#### Given text ####
# Contributing

Thanks for contributing to Heat Save Manager.

## Local Validation

Run this shortcut before opening a PR:

- `scripts\verify.cmd` (Windows)
- `./scripts/verify.ps1` (PowerShell)

Equivalent manual commands:

- `wails build -s -nopackage -nosyncgomod -m`
- `go test ./...`
- `npm run build --prefix frontend`

## Generated Files Guidance

- `frontend/wailsjs/` is intentionally ignored and should not be committed.
- If bindings are missing locally, regenerate them with `scripts\verify.cmd`.
- Prefer `-nosyncgomod -m` on Wails build commands to avoid unnecessary `go.mod` churn.
- CI enforces this policy by failing if `frontend/wailsjs/` is tracked or if checks leave the repo dirty.

## Commit Scope

- Keep commits focused (feature changes vs tooling/docs updates).
- Prefer separate commits when changing UI behavior and repository/tooling configuration.
- Do not include unrelated local environment changes in PRs.

## Automation

- Dependabot is enabled for Go modules, frontend npm deps, and GitHub Actions.
####
**Exercise objective:** List each of the manual commands that the contributing guide gives as equivalent to the verify shortcut.
#### Material shown ####
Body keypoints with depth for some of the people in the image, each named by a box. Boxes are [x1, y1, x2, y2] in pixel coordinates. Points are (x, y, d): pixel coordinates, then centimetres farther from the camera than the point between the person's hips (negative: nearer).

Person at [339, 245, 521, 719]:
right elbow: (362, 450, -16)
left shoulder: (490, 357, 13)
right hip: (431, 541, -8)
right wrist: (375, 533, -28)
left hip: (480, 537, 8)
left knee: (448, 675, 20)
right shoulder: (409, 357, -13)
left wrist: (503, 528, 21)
####
#### Material shown ####
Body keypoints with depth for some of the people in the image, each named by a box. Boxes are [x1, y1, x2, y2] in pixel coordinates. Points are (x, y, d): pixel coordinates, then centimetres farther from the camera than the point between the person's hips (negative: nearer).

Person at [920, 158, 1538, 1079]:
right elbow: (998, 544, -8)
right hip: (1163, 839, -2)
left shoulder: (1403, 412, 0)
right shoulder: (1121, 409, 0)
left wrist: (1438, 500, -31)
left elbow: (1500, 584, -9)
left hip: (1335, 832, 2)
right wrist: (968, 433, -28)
####
**Your response:**
- `wails build -s -nopackage -nosyncgomod -m`
- `go test ./...`
- `npm run build --prefix frontend`